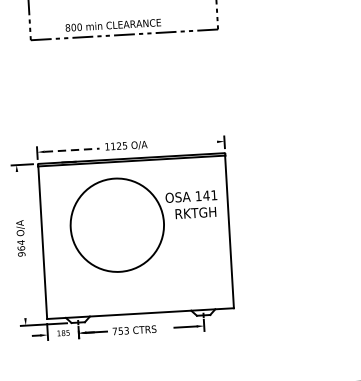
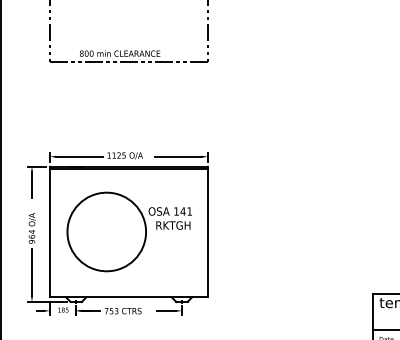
line: (189, 143) -> (178, 156), added
line: (72, 149) -> (79, 156), dashed -> solid
line: (18, 186) -> (32, 184), added
part: (143, 223) -> (128, 231), moved
line: (24, 289) -> (32, 271), added

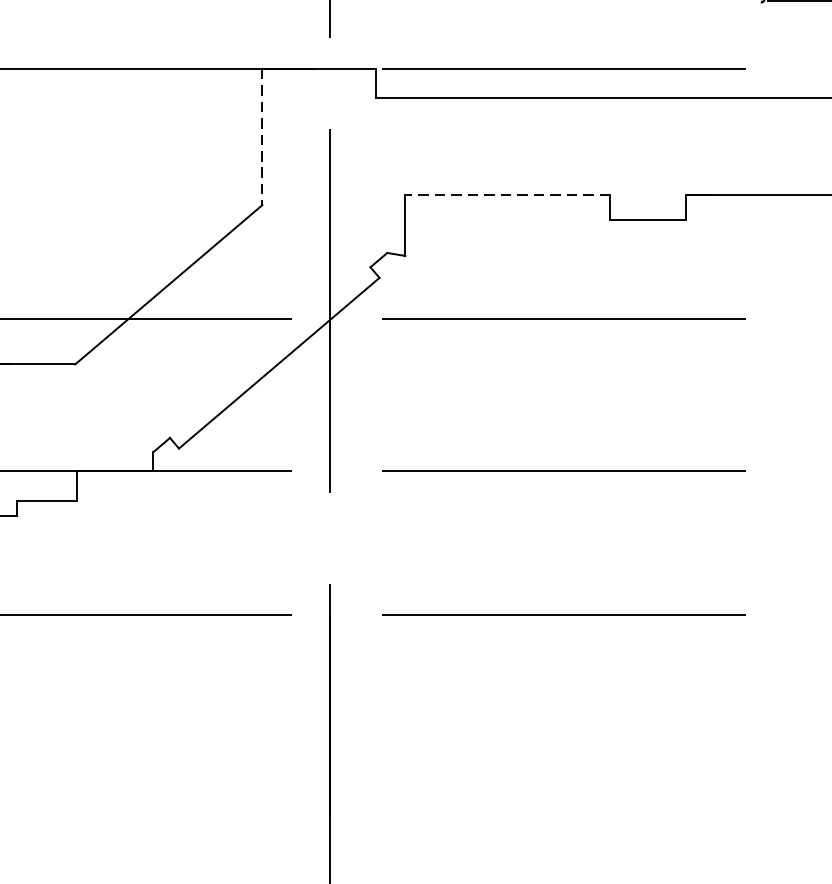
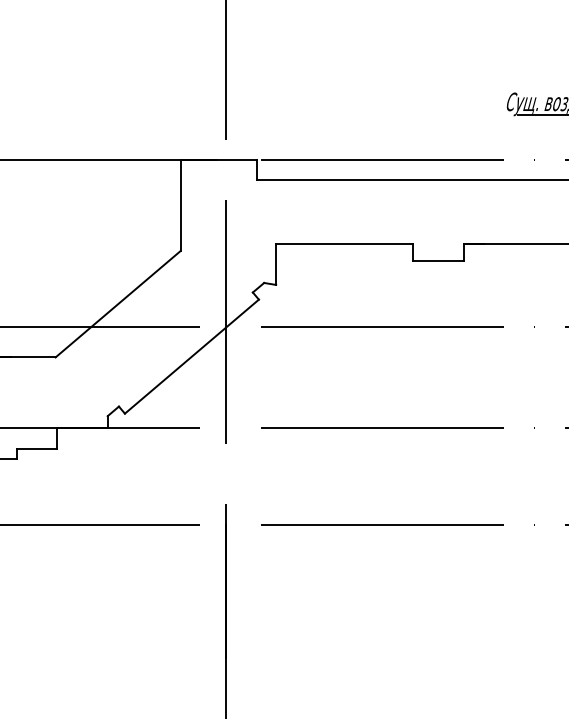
line: (262, 137) -> (180, 205), dashed -> solid
line: (507, 195) -> (344, 244), dashed -> solid

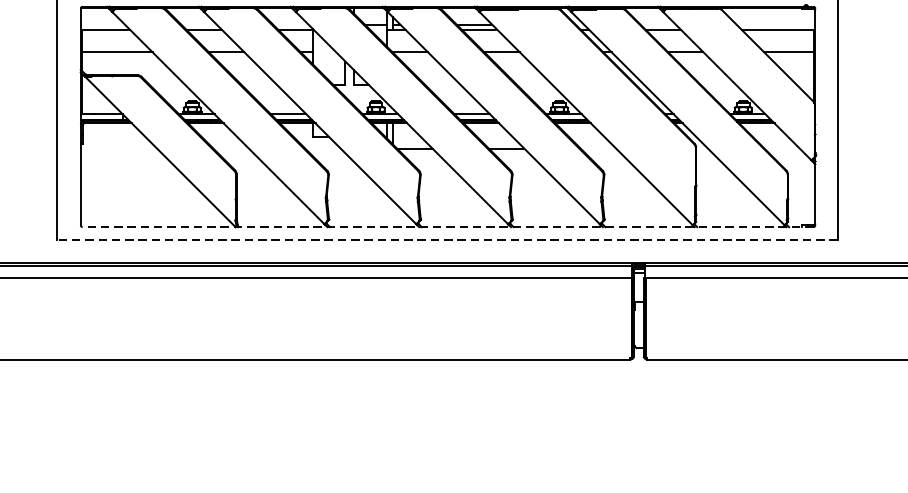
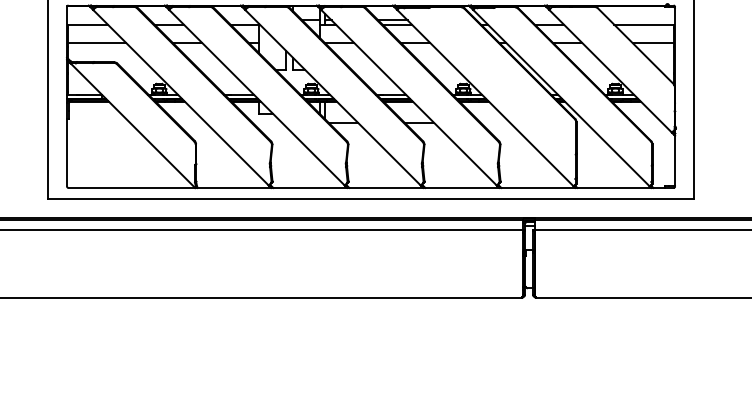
line: (448, 226) -> (371, 187), dashed -> solid
line: (447, 239) -> (370, 198), dashed -> solid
+++++
(PROBLEM TO SOLVE) Provide the listing above once more, exactly, with the pictures removed.

(TASK RESPONSE)
line: (189, 143) -> (178, 156), added
line: (72, 149) -> (79, 156), dashed -> solid
line: (18, 186) -> (32, 184), added
part: (143, 223) -> (128, 231), moved
line: (24, 289) -> (32, 271), added

line: (262, 137) -> (180, 205), dashed -> solid
line: (507, 195) -> (344, 244), dashed -> solid

line: (448, 226) -> (371, 187), dashed -> solid
line: (447, 239) -> (370, 198), dashed -> solid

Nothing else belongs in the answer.